The evening starts off nicely with a relaxed interpretation of Thelonious Monk's "Straight No Chaser". Oliver Groenewald performs with a kind of effortlessness and natural grace. Playing the trumpet like breathing. With the echoes of Sunday's stellar performance by Steve Davis and Josh Bruneau still in the air, there is a natural comparison. 

I am reminded of a quote by either Waits or Eliot about how time equals memory plus desire. And it strikes me that this is the essential difference between Josh Bruneau and Oliver Groenwald. Josh was electric desire, burning up the air with his sound. Oliver is reflective memory, inhabiting the songs like a favorite hat or broken in pair of boots. It is a striking juxtaposition which only deepens as the performance goes on. 

Miles Black is, as usual, just mesmerizing and astonishing, a pure joy to listen to. His piano seems to spin hot molten notes into delicate figures of glass, then break them and have them fall into a dizzying array of kaleidoscope patterns and newly deconstructed, reconstructed melodies. A fluidity of performance mixed with poetic stops and challenging chords phrasings that almost gets lost in a solipsistic ecstasy. 

Time and again, Michael Glynn follows Miles with a inspired response, the bass singing about as high as it can, at times sounding closer to Oliver's trumpet, with quick fluttering blasts of melodic riffs before returning to the core time signatures of the piece.  
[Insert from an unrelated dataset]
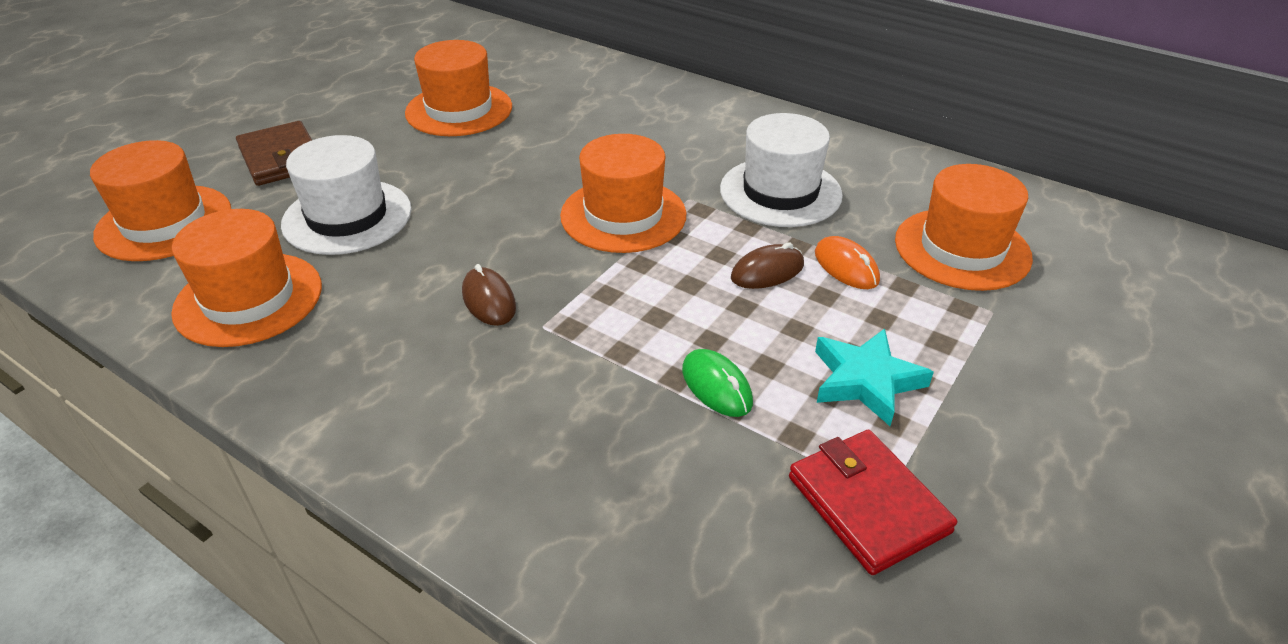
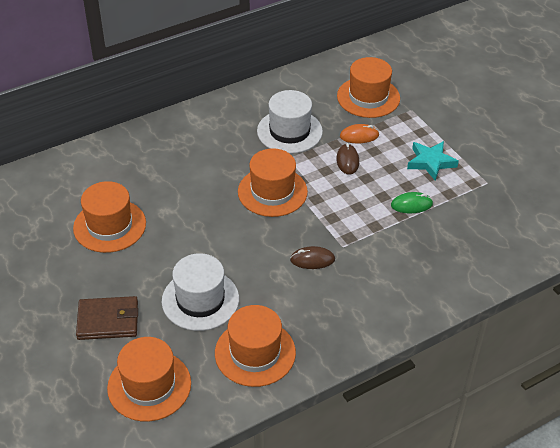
camera: 65 degrees left, 5 degrees up
(867, 504) = (489, 190): red wallet -> none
It is fascinating week after week, to see the interpersonal dynamics of the musician's personalities. Julian has such grace and courtesy as a musician, you almost don't recognize him as the de facto leader, coordinating the sonic space and time for each of the other musician's performances. His own playing gets more interesting each week. He and Michael match the complex interchange of tone and tempo between Oliver and Miles with authoritative ease. Oliver, meanwhile, invests every note with memory and the beauty of detached desire, making it all look as effortless as being.